*To do*:
With the line containing "2021 Ford Expedition XLT" as the starting point, write out each line exactly through the final line of the listing, both ends included.
——
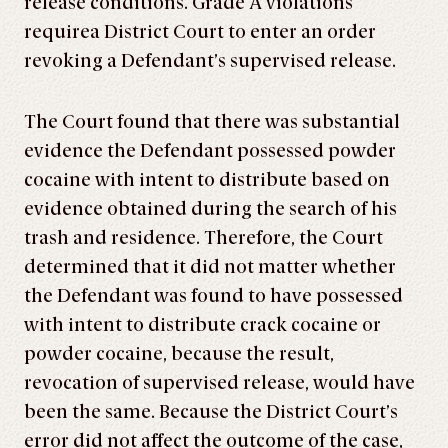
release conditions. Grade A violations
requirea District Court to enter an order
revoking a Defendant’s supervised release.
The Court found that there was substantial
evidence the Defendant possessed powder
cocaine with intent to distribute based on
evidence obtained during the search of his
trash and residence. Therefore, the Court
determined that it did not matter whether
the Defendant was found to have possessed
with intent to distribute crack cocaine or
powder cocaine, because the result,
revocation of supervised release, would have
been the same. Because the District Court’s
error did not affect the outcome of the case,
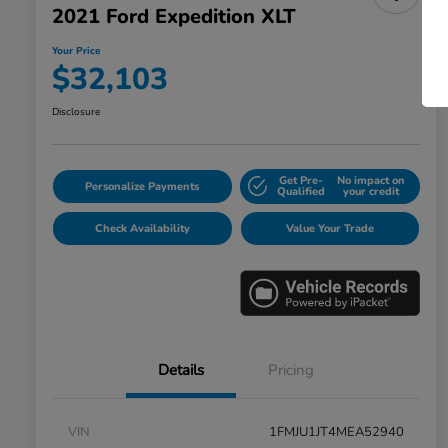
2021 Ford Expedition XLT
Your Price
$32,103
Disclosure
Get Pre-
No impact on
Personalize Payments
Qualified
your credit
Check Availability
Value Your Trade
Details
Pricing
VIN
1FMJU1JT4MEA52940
——
*Solution*:
2021 Ford Expedition XLT
Your Price
$32,103
Disclosure
Get Pre-
No impact on
Personalize Payments
Qualified
your credit
Check Availability
Value Your Trade
Details
Pricing
VIN
1FMJU1JT4MEA52940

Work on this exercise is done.